In meiner Arbeit habe ich ganz neue Bereiche entdeckt, mich wieder geöffnet für das wissenschaftliche Leben, ohne meine praktische Arbeit, der Verbindung von klassischer Psychoanalyse und Psychologie und spirituellen Methoden und Techniken aufzugeben. Ich schalte mich wieder ein in die wissenschaftliche Diskussion und erwäge vielleicht doch noch zu promovieren.

Die Friedesuniversität, die im September in Berlin zum erstenmal ihre Tore geöffnet hatte, gab mir in wunderbarer Weise die Möglichkeit den Anschluss an die Diskussion und die Menschen, die sie in meinem Sinne führen, zu finden. Ich traf Menschen wie Stanislaw Grof, Jabrane Sebnat, Rüdiger Dahlke, Kurt Tepperwein. Ich hörte sie, führte Gespräche, machte Interwievs, ich werde über sie schreiben.
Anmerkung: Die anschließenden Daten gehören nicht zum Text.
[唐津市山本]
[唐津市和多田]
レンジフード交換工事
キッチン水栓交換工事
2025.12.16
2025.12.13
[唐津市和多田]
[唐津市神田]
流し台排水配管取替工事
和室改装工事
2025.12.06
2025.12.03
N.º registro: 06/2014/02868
Ja, das Schreiben, das ich mit dem ersten Artikel über den “Prozess” wieder begann, wird mir immer mehr zum Bedürfnis. So habe ich wohl auch diese Rebellion gegen die Mutter überwunden, nicht zu werden wie sie, Journalistin. Heute bin ich stolz, wenn ich daran denke, das Gleiche zu tun, wie sie, das heißt, ich liebe sie. Mein Herz wurde geöffnet durch den “Prozess”, von mir, durch meine konsequente Weiterarbeit, offengehalten und mit neuer Liebe, Freude und Mitgefühl gefüllt vom Leben selbst, auf das ich mich wieder einlassen kann. In diesem Herzen spüre ich eine ungeheure Kraft, die sich jetzt erst richtig entfalten kann und wird.

Ein Freund sagte neulich den Satz: ” Glück entsteht aus Veränderung und Bewegung!” – Ich habe für mich dieses Glück gewählt.